TASK PROMPT -> Please return every line of the records below that holds the word "input".
____ MATERIAL FOR THIS EXERCISE
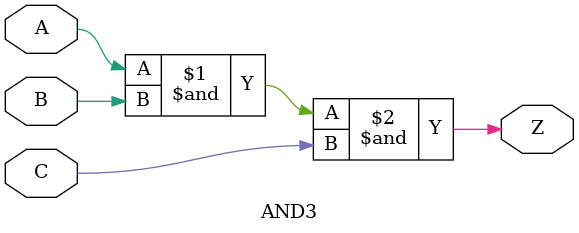
<source format=v>
`resetall
`timescale 1 ns / 100 ps

`celldefine

module  AND3  (A, B, C, Z);
  input A, B, C ;
  output Z;

  and (Z, A, B, C);


endmodule 

`endcelldefine

</source>
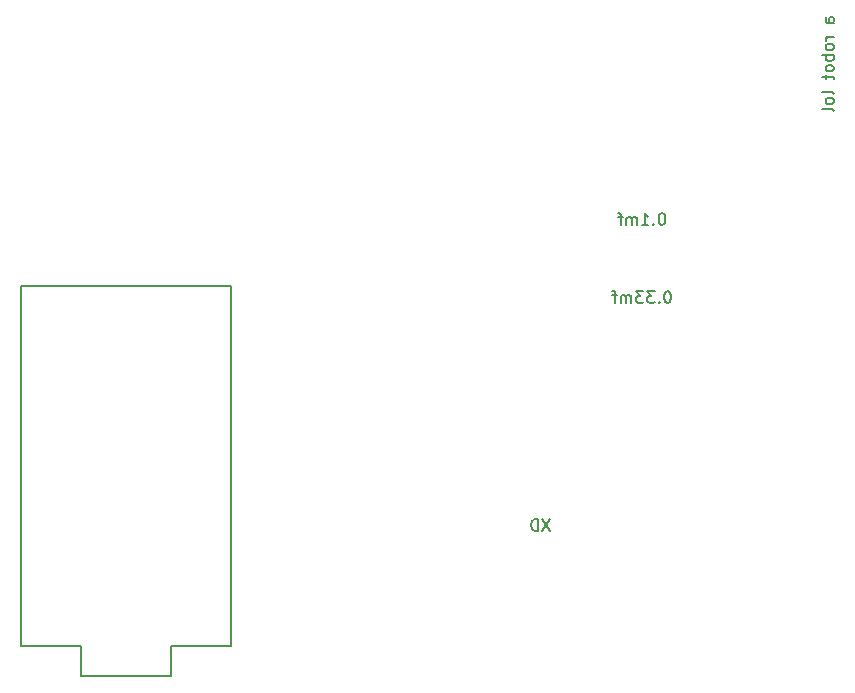
<source format=gbr>
%TF.GenerationSoftware,KiCad,Pcbnew,(5.1.9)-1*%
%TF.CreationDate,2021-05-23T21:09:51-07:00*%
%TF.ProjectId,bbot-pcb,62626f74-2d70-4636-922e-6b696361645f,rev?*%
%TF.SameCoordinates,Original*%
%TF.FileFunction,Legend,Bot*%
%TF.FilePolarity,Positive*%
%FSLAX46Y46*%
G04 Gerber Fmt 4.6, Leading zero omitted, Abs format (unit mm)*
G04 Created by KiCad (PCBNEW (5.1.9)-1) date 2021-05-23 21:09:51*
%MOMM*%
%LPD*%
G01*
G04 APERTURE LIST*
%ADD10C,0.150000*%
G04 APERTURE END LIST*
D10*
X224694476Y-56348380D02*
X224599238Y-56348380D01*
X224504000Y-56396000D01*
X224456380Y-56443619D01*
X224408761Y-56538857D01*
X224361142Y-56729333D01*
X224361142Y-56967428D01*
X224408761Y-57157904D01*
X224456380Y-57253142D01*
X224504000Y-57300761D01*
X224599238Y-57348380D01*
X224694476Y-57348380D01*
X224789714Y-57300761D01*
X224837333Y-57253142D01*
X224884952Y-57157904D01*
X224932571Y-56967428D01*
X224932571Y-56729333D01*
X224884952Y-56538857D01*
X224837333Y-56443619D01*
X224789714Y-56396000D01*
X224694476Y-56348380D01*
X223932571Y-57253142D02*
X223884952Y-57300761D01*
X223932571Y-57348380D01*
X223980190Y-57300761D01*
X223932571Y-57253142D01*
X223932571Y-57348380D01*
X223551619Y-56348380D02*
X222932571Y-56348380D01*
X223265904Y-56729333D01*
X223123047Y-56729333D01*
X223027809Y-56776952D01*
X222980190Y-56824571D01*
X222932571Y-56919809D01*
X222932571Y-57157904D01*
X222980190Y-57253142D01*
X223027809Y-57300761D01*
X223123047Y-57348380D01*
X223408761Y-57348380D01*
X223504000Y-57300761D01*
X223551619Y-57253142D01*
X222599238Y-56348380D02*
X221980190Y-56348380D01*
X222313523Y-56729333D01*
X222170666Y-56729333D01*
X222075428Y-56776952D01*
X222027809Y-56824571D01*
X221980190Y-56919809D01*
X221980190Y-57157904D01*
X222027809Y-57253142D01*
X222075428Y-57300761D01*
X222170666Y-57348380D01*
X222456380Y-57348380D01*
X222551619Y-57300761D01*
X222599238Y-57253142D01*
X221551619Y-57348380D02*
X221551619Y-56681714D01*
X221551619Y-56776952D02*
X221504000Y-56729333D01*
X221408761Y-56681714D01*
X221265904Y-56681714D01*
X221170666Y-56729333D01*
X221123047Y-56824571D01*
X221123047Y-57348380D01*
X221123047Y-56824571D02*
X221075428Y-56729333D01*
X220980190Y-56681714D01*
X220837333Y-56681714D01*
X220742095Y-56729333D01*
X220694476Y-56824571D01*
X220694476Y-57348380D01*
X220361142Y-56681714D02*
X219980190Y-56681714D01*
X220218285Y-57348380D02*
X220218285Y-56491238D01*
X220170666Y-56396000D01*
X220075428Y-56348380D01*
X219980190Y-56348380D01*
X224218285Y-49744380D02*
X224123047Y-49744380D01*
X224027809Y-49792000D01*
X223980190Y-49839619D01*
X223932571Y-49934857D01*
X223884952Y-50125333D01*
X223884952Y-50363428D01*
X223932571Y-50553904D01*
X223980190Y-50649142D01*
X224027809Y-50696761D01*
X224123047Y-50744380D01*
X224218285Y-50744380D01*
X224313523Y-50696761D01*
X224361142Y-50649142D01*
X224408761Y-50553904D01*
X224456380Y-50363428D01*
X224456380Y-50125333D01*
X224408761Y-49934857D01*
X224361142Y-49839619D01*
X224313523Y-49792000D01*
X224218285Y-49744380D01*
X223456380Y-50649142D02*
X223408761Y-50696761D01*
X223456380Y-50744380D01*
X223504000Y-50696761D01*
X223456380Y-50649142D01*
X223456380Y-50744380D01*
X222456380Y-50744380D02*
X223027809Y-50744380D01*
X222742095Y-50744380D02*
X222742095Y-49744380D01*
X222837333Y-49887238D01*
X222932571Y-49982476D01*
X223027809Y-50030095D01*
X222027809Y-50744380D02*
X222027809Y-50077714D01*
X222027809Y-50172952D02*
X221980190Y-50125333D01*
X221884952Y-50077714D01*
X221742095Y-50077714D01*
X221646857Y-50125333D01*
X221599238Y-50220571D01*
X221599238Y-50744380D01*
X221599238Y-50220571D02*
X221551619Y-50125333D01*
X221456380Y-50077714D01*
X221313523Y-50077714D01*
X221218285Y-50125333D01*
X221170666Y-50220571D01*
X221170666Y-50744380D01*
X220837333Y-50077714D02*
X220456380Y-50077714D01*
X220694476Y-50744380D02*
X220694476Y-49887238D01*
X220646857Y-49792000D01*
X220551619Y-49744380D01*
X220456380Y-49744380D01*
X238704380Y-33607809D02*
X238180571Y-33607809D01*
X238085333Y-33560190D01*
X238037714Y-33464952D01*
X238037714Y-33274476D01*
X238085333Y-33179238D01*
X238656761Y-33607809D02*
X238704380Y-33512571D01*
X238704380Y-33274476D01*
X238656761Y-33179238D01*
X238561523Y-33131619D01*
X238466285Y-33131619D01*
X238371047Y-33179238D01*
X238323428Y-33274476D01*
X238323428Y-33512571D01*
X238275809Y-33607809D01*
X238704380Y-34845904D02*
X238037714Y-34845904D01*
X238228190Y-34845904D02*
X238132952Y-34893523D01*
X238085333Y-34941142D01*
X238037714Y-35036380D01*
X238037714Y-35131619D01*
X238704380Y-35607809D02*
X238656761Y-35512571D01*
X238609142Y-35464952D01*
X238513904Y-35417333D01*
X238228190Y-35417333D01*
X238132952Y-35464952D01*
X238085333Y-35512571D01*
X238037714Y-35607809D01*
X238037714Y-35750666D01*
X238085333Y-35845904D01*
X238132952Y-35893523D01*
X238228190Y-35941142D01*
X238513904Y-35941142D01*
X238609142Y-35893523D01*
X238656761Y-35845904D01*
X238704380Y-35750666D01*
X238704380Y-35607809D01*
X238704380Y-36369714D02*
X237704380Y-36369714D01*
X238085333Y-36369714D02*
X238037714Y-36464952D01*
X238037714Y-36655428D01*
X238085333Y-36750666D01*
X238132952Y-36798285D01*
X238228190Y-36845904D01*
X238513904Y-36845904D01*
X238609142Y-36798285D01*
X238656761Y-36750666D01*
X238704380Y-36655428D01*
X238704380Y-36464952D01*
X238656761Y-36369714D01*
X238704380Y-37417333D02*
X238656761Y-37322095D01*
X238609142Y-37274476D01*
X238513904Y-37226857D01*
X238228190Y-37226857D01*
X238132952Y-37274476D01*
X238085333Y-37322095D01*
X238037714Y-37417333D01*
X238037714Y-37560190D01*
X238085333Y-37655428D01*
X238132952Y-37703047D01*
X238228190Y-37750666D01*
X238513904Y-37750666D01*
X238609142Y-37703047D01*
X238656761Y-37655428D01*
X238704380Y-37560190D01*
X238704380Y-37417333D01*
X238037714Y-38036380D02*
X238037714Y-38417333D01*
X237704380Y-38179238D02*
X238561523Y-38179238D01*
X238656761Y-38226857D01*
X238704380Y-38322095D01*
X238704380Y-38417333D01*
X238704380Y-39655428D02*
X238656761Y-39560190D01*
X238561523Y-39512571D01*
X237704380Y-39512571D01*
X238704380Y-40179238D02*
X238656761Y-40084000D01*
X238609142Y-40036380D01*
X238513904Y-39988761D01*
X238228190Y-39988761D01*
X238132952Y-40036380D01*
X238085333Y-40084000D01*
X238037714Y-40179238D01*
X238037714Y-40322095D01*
X238085333Y-40417333D01*
X238132952Y-40464952D01*
X238228190Y-40512571D01*
X238513904Y-40512571D01*
X238609142Y-40464952D01*
X238656761Y-40417333D01*
X238704380Y-40322095D01*
X238704380Y-40179238D01*
X238704380Y-41084000D02*
X238656761Y-40988761D01*
X238561523Y-40941142D01*
X237704380Y-40941142D01*
X214701333Y-75652380D02*
X214034666Y-76652380D01*
X214034666Y-75652380D02*
X214701333Y-76652380D01*
X213653714Y-76652380D02*
X213653714Y-75652380D01*
X213415619Y-75652380D01*
X213272761Y-75700000D01*
X213177523Y-75795238D01*
X213129904Y-75890476D01*
X213082285Y-76080952D01*
X213082285Y-76223809D01*
X213129904Y-76414285D01*
X213177523Y-76509523D01*
X213272761Y-76604761D01*
X213415619Y-76652380D01*
X213653714Y-76652380D01*
%TO.C,U4*%
X169926000Y-55880000D02*
X187706000Y-55880000D01*
X187706000Y-55880000D02*
X187706000Y-86360000D01*
X187706000Y-86360000D02*
X182626000Y-86360000D01*
X182626000Y-86360000D02*
X182626000Y-88900000D01*
X182626000Y-88900000D02*
X175006000Y-88900000D01*
X175006000Y-88900000D02*
X175006000Y-86360000D01*
X175006000Y-86360000D02*
X169926000Y-86360000D01*
X169926000Y-86360000D02*
X169926000Y-55880000D01*
%TD*%
M02*

</source>
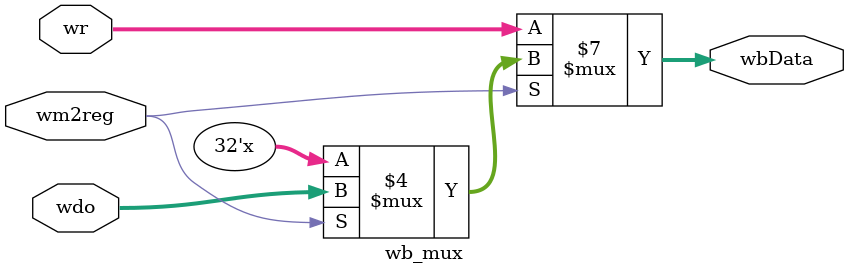
<source format=v>
`timescale 1ns / 1ps


module wb_mux(input wire [31:0] wr, input wire [31:0] wdo, input wire wm2reg, output reg [31:0] wbData);
    always @(*) begin
        if (wm2reg == 1'b0) begin
            wbData <= wr;
        end
        else if (wm2reg == 1'b1) begin
            wbData <= wdo;
        end
    end
endmodule

</source>
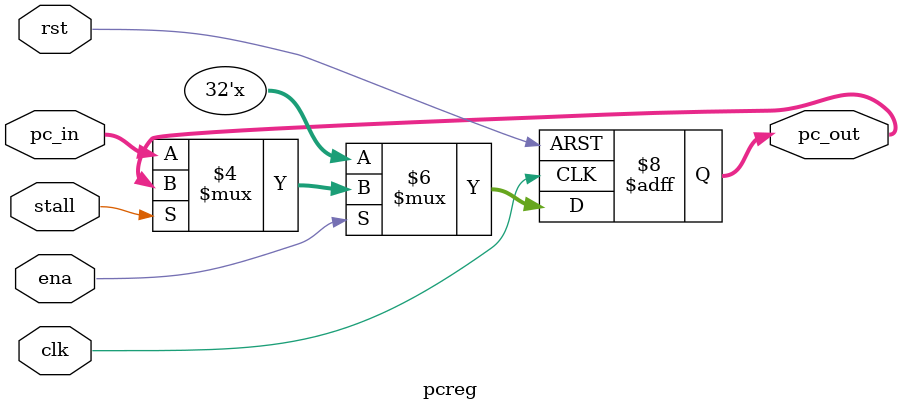
<source format=v>
`timescale 1ns / 1ps


module pcreg(
    input               clk,
    input               ena,
    input               rst,
    input               stall,
    input      [31:0]   pc_in,
    output reg [31:0]   pc_out
    );
    
    always@(posedge clk or posedge rst)
    begin
        if(rst)
        begin
            pc_out <= 32'h00400000;
        end
        else if(ena)
        begin
            if(stall)
            begin
                pc_out <= pc_out;
            end
            else
            begin
                pc_out <= pc_in;
            end
        end
        else
        begin
            pc_out <= 32'bz;
        end
    end
    
endmodule
</source>
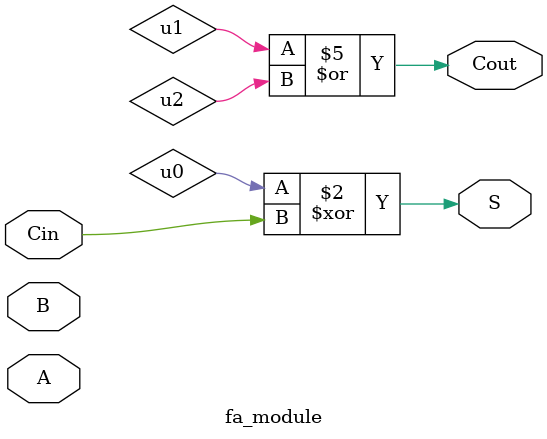
<source format=sv>

module fa_module
    (
        input logic A,
        input logic B,
        input logic Cin,
        output logic S,
        output logic Cout
    );

    logic i0, i1, i2;

    xor u0(i0, A, B);

    xor u5(S, u0, Cin);

    and u2(i1, A, B);

    and u1(i2, u0, Cin);

    or u4(Cout, u1, u2);

endmodule: fa_module

</source>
________
RESPONSE ->
  input A, B, C ;
module wb_mux(input wire [31:0] wr, input wire [31:0] wdo, input wire wm2reg, output reg [31:0] wbData);
    input               clk,
    input               ena,
    input               rst,
    input               stall,
    input      [31:0]   pc_in,
        input logic A,
        input logic B,
        input logic Cin,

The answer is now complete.